## Section: New Results

### First kind boundary integral formulation for the Hodge-Helmholtz equation

We adapt the variational approach to the analysis of first-kind boundary integral
equations associated with strongly elliptic partial differential operators from $[$M. Costabel , *Boundary integral operators on Lipschitz domains: Elementary
results*, SIAM J. Math.
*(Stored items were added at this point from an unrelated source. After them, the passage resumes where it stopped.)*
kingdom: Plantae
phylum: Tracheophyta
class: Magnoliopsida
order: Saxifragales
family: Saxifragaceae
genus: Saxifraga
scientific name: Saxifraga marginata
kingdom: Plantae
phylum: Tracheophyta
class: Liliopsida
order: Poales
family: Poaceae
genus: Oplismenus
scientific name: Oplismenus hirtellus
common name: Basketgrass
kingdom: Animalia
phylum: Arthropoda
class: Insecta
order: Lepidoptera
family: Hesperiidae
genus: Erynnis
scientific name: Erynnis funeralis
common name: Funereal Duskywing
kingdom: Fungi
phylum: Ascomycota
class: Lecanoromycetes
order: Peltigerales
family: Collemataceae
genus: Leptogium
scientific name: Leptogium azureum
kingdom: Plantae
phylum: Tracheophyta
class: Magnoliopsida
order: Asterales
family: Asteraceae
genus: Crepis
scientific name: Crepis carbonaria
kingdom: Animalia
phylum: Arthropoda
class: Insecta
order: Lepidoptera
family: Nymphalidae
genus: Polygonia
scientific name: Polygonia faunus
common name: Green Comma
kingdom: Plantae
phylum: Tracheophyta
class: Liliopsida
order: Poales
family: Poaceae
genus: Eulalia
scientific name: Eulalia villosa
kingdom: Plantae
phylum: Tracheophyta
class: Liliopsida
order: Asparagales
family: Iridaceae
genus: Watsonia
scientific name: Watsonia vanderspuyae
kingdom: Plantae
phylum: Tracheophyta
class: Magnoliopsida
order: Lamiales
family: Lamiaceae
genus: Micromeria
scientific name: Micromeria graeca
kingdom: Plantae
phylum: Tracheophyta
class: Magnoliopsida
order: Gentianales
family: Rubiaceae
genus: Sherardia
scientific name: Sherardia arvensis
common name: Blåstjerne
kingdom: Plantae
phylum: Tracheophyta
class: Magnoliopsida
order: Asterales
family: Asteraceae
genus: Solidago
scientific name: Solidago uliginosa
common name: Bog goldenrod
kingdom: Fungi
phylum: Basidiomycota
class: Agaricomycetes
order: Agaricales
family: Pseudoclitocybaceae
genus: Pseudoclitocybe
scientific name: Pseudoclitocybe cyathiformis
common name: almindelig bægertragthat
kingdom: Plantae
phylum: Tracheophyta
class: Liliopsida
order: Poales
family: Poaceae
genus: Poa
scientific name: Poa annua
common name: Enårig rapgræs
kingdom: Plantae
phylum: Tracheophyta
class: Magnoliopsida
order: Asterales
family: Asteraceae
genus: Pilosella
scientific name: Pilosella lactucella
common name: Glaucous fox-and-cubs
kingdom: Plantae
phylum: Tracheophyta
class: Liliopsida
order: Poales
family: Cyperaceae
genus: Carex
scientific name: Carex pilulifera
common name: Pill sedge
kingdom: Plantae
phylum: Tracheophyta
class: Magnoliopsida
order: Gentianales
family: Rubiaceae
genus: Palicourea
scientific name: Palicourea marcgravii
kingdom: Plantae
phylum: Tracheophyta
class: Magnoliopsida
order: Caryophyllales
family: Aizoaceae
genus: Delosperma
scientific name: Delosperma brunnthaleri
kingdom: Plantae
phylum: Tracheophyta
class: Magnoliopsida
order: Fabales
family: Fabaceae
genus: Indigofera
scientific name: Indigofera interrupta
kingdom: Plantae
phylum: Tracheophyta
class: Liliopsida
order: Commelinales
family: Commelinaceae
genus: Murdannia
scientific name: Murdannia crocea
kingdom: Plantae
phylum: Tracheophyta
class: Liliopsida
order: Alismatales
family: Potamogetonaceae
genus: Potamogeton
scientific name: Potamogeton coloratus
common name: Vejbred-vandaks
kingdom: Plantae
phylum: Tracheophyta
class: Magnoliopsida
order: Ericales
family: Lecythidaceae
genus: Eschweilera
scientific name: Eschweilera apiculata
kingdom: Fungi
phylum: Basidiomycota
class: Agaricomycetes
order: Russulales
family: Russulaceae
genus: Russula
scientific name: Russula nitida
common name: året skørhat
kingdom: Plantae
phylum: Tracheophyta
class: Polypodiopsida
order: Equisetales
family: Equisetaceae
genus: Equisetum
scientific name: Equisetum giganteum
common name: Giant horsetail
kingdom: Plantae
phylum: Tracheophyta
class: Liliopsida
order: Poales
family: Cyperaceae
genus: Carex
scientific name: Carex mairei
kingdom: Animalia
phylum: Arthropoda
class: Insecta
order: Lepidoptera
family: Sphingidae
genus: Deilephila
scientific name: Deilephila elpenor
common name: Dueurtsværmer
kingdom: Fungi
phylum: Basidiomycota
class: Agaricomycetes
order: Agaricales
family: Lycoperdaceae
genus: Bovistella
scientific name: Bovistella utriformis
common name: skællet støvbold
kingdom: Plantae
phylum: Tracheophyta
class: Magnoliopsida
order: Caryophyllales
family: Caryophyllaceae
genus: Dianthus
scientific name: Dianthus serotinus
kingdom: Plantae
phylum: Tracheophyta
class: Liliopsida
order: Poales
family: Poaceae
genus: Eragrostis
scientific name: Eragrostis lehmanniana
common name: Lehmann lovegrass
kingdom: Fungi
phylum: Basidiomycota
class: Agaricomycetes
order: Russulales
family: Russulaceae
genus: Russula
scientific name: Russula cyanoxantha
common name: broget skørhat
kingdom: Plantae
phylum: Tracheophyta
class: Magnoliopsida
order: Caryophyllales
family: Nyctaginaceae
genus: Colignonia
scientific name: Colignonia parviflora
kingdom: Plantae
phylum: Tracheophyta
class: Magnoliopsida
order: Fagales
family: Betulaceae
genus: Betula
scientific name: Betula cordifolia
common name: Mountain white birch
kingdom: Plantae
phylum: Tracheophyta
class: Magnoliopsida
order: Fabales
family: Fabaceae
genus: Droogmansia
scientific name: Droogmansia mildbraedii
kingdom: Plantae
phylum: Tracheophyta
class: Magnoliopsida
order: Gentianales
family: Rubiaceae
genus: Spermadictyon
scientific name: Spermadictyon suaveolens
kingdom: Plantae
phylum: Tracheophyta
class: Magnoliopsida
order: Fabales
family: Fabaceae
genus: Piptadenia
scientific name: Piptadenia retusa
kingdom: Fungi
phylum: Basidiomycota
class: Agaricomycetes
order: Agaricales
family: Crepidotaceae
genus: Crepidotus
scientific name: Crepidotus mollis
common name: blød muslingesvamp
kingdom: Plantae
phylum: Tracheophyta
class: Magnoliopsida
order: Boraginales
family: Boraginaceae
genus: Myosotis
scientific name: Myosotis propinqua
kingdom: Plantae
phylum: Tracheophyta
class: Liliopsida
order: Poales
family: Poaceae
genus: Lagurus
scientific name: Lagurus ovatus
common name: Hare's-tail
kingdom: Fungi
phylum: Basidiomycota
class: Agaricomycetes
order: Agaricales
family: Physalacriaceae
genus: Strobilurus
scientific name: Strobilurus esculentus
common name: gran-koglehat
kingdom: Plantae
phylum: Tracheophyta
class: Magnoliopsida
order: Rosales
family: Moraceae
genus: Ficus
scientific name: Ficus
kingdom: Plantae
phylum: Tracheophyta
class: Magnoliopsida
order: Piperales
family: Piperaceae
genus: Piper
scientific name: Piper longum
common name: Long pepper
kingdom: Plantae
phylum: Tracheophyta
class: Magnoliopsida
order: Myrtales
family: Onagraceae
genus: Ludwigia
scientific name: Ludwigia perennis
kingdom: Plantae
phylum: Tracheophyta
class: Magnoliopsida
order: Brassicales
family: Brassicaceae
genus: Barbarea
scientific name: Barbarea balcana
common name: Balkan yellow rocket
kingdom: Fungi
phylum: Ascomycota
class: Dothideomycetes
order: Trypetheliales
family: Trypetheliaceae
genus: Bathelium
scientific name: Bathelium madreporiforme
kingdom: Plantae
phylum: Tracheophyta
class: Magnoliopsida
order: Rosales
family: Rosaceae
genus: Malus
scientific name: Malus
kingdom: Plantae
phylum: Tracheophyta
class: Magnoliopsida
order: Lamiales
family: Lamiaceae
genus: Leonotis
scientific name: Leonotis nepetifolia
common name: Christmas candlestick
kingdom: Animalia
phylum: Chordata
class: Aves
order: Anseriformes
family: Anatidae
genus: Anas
Anal., 19 (1988), pp. 613–626.$]$ to the (scaled)
Hodge-Helmholtz equation $\mathrm{\mathbf{c}\mathbf{u}\mathbf{r}\mathbf{l}}\phantom{\rule{0.166667em}{0ex}}\mathrm{\mathbf{c}\mathbf{u}\mathbf{r}\mathbf{l}}\phantom{\rule{0.166667em}{0ex}}\mathbf{u}-\eta \nabla \mathrm{div}\phantom{\rule{0.166667em}{0ex}}\mathbf{u}-{\kappa}^{2}\mathbf{u}=0$,
$\eta >0,\mathrm{Im}\phantom{\rule{0.166667em}{0ex}}{\kappa}^{2}\ge 0$, on Lipschitz domains in 3D Euclidean space,
supplemented with natural complementary boundary conditions, which, however, fail to
bring about strong ellipticity.

Nevertheless, a boundary integral representation formula can be found, from which we can derive boundary integral operators. They induce bounded and coercive sesqui-linear forms in the natural energy trace spaces for the Hodge-Helmholtz equation. We can establish precise conditions on $\eta ,\kappa $ that guarantee unique solvability of the two first-kind boundary integral equations associated with the natural boundary value problems for the Hodge-Helmholtz equations. Particular attention needs to be given to the case $\kappa =0$.